What is being asked:
Leave out the pictures and reproduce all of the data exactly.

━━━━━ Dataset content

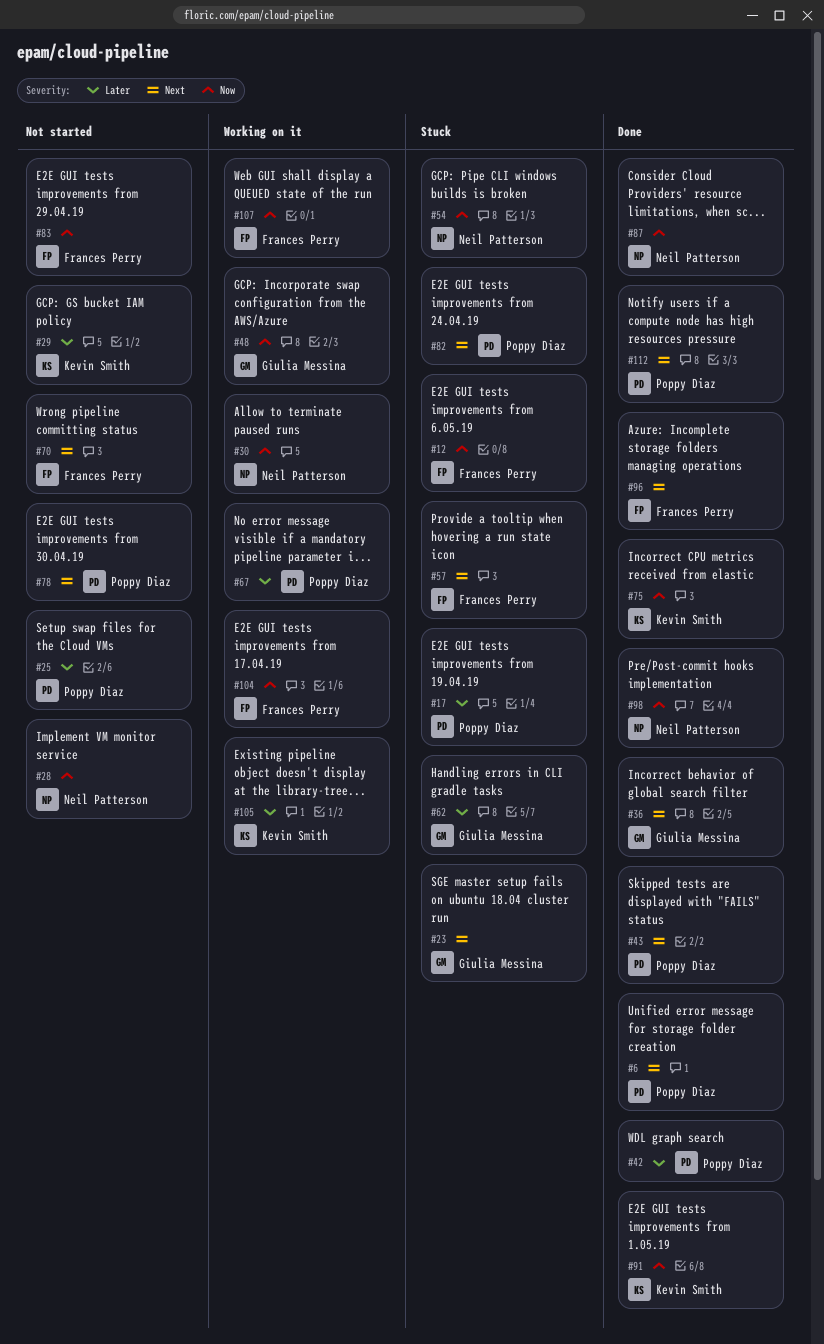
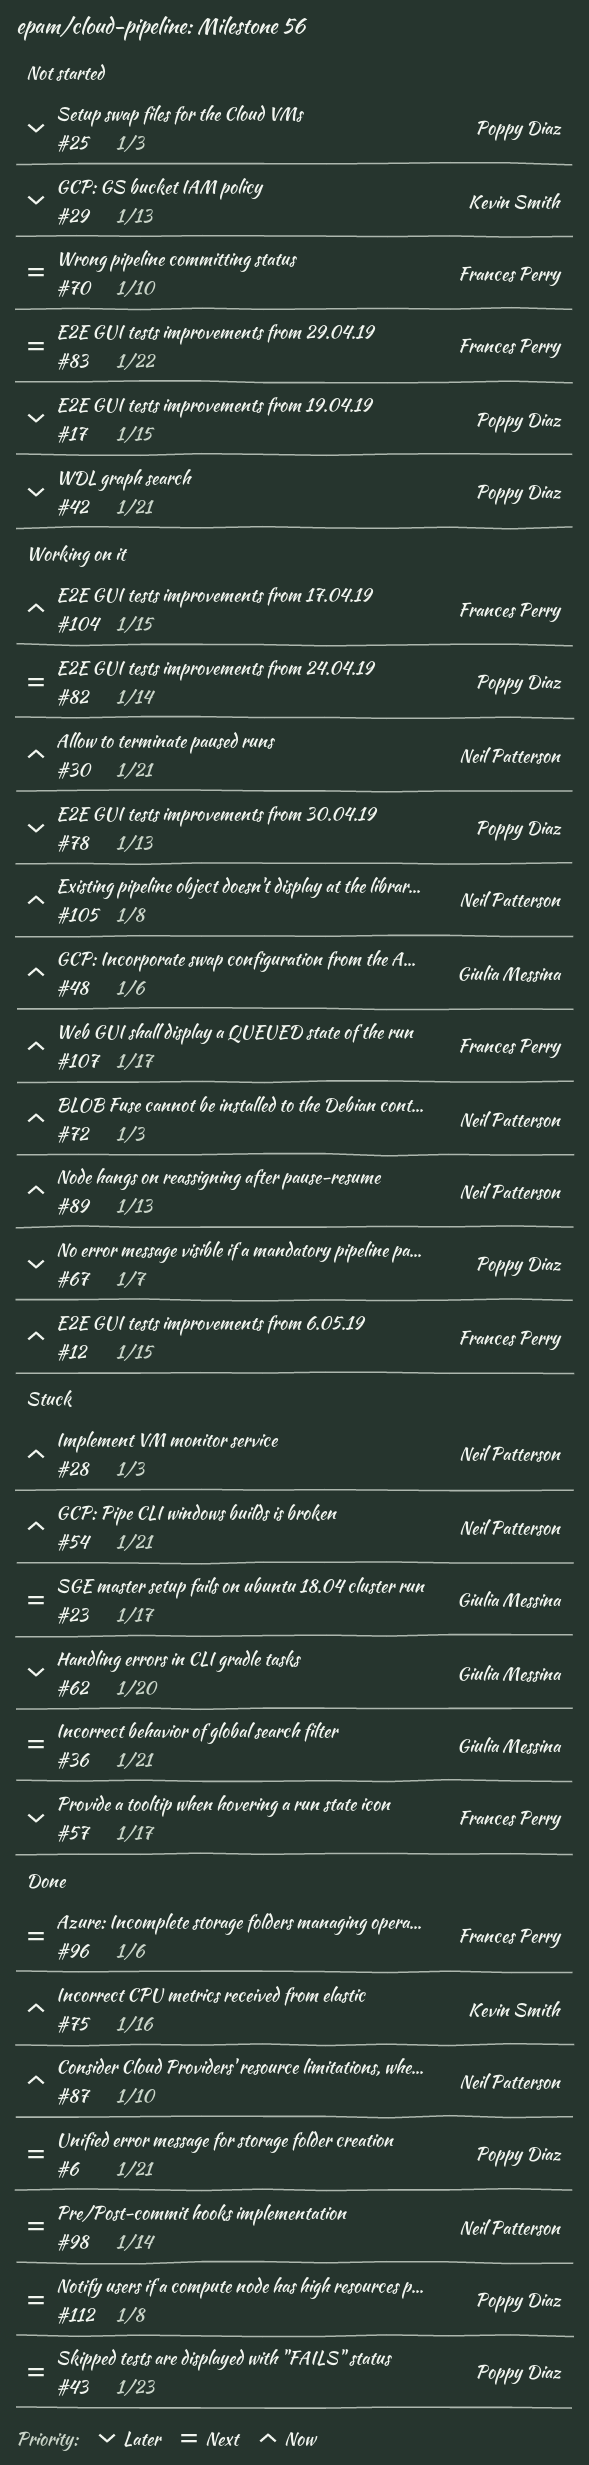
#12, status: Stuck -> Working on it
#17, status: Stuck -> Not started
#28, status: Not started -> Stuck
#36, status: Done -> Stuck
#42, status: Done -> Not started
#57, priority: Next -> Later
#72: none -> present
#78, status: Not started -> Working on it
#78, priority: Next -> Later
#82, status: Stuck -> Working on it
#83, priority: Now -> Next
#89: none -> present
#91: present -> none
#98, priority: Now -> Next
#105, owner: Kevin Smith -> Neil Patterson
#105, priority: Later -> Now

━━━━━━━━━━

Written reply:
#12, status: Stuck -> Working on it
#17, status: Stuck -> Not started
#28, status: Not started -> Stuck
#36, status: Done -> Stuck
#42, status: Done -> Not started
#57, priority: Next -> Later
#72: none -> present
#78, status: Not started -> Working on it
#78, priority: Next -> Later
#82, status: Stuck -> Working on it
#83, priority: Now -> Next
#89: none -> present
#91: present -> none
#98, priority: Now -> Next
#105, owner: Kevin Smith -> Neil Patterson
#105, priority: Later -> Now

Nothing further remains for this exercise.